[Captain Blood by Rafael Sabatini]@TWC D-Link bookCaptain Blood CHAPTER XIII 9/14
Nor was he likely, on account of it, to allow himself to run to rust in the security of Tortuga.
For what he had suffered at the hands of Man he had chosen to make Spain the scapegoat.
Thus he accounted that he served a twofold purpose: he took compensation and at the same time served, not indeed the Stuart King, whom he despised, but England and, for that matter, all the rest of civilized mankind which cruel, treacherous, greedy, bigoted Castile sought to exclude from intercourse with the New World. One day as he sat with Hagthorpe and Wolverstone over a pipe and a bottle of rum in the stifling reek of tar and stale tobacco of a waterside tavern, he was accosted by a splendid ruffian in a gold-laced coat of dark-blue satin with a crimson sash, a foot wide, about the waist. "C'est vous qu'on appelle Le Sang ?" the fellow hailed him. Captain Blood looked up to consider the questioner before replying. The man was tall and built on lines of agile strength, with a swarthy, aquiline face that was brutally handsome.

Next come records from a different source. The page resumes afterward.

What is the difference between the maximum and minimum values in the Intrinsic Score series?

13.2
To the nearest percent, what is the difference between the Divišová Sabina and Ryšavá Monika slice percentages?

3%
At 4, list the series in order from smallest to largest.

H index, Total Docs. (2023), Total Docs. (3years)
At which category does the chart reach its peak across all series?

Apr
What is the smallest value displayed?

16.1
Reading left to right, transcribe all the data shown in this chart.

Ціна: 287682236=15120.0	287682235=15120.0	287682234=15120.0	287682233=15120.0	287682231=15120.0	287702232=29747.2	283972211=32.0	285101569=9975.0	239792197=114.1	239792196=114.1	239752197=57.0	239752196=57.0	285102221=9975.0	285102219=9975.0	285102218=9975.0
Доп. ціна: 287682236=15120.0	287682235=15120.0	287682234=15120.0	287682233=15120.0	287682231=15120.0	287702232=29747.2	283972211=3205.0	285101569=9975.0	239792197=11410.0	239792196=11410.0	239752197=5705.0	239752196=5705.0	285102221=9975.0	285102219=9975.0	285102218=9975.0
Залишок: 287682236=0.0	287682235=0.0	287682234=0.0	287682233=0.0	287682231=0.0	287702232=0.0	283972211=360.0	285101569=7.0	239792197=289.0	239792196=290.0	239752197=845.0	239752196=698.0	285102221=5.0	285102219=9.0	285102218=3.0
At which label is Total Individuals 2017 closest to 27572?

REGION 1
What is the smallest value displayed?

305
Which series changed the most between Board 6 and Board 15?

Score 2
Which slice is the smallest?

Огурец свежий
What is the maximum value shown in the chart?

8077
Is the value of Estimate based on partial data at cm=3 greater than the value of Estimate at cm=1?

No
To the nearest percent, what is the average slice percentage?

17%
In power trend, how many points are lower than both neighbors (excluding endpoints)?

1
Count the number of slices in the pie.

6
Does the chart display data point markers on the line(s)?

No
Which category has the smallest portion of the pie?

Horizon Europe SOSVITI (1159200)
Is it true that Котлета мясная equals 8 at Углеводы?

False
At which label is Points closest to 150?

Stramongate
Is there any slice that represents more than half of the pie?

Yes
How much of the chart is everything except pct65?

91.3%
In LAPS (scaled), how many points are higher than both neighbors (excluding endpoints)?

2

A diamond of great price flamed on the indifferently clean hand resting on the pummel of his long rapier, and there were gold rings in his ears, half-concealed by long ringlets of oily chestnut hair. Captain Blood took the pipe-stem from between his lips. "My name," he said, "is Peter Blood.
The Spaniards know me for Don Pedro Sangre and a Frenchman may call me Le Sang if he pleases." "Good," said the gaudy adventurer in English, and without further invitation he drew up a stool and sat down at that greasy table.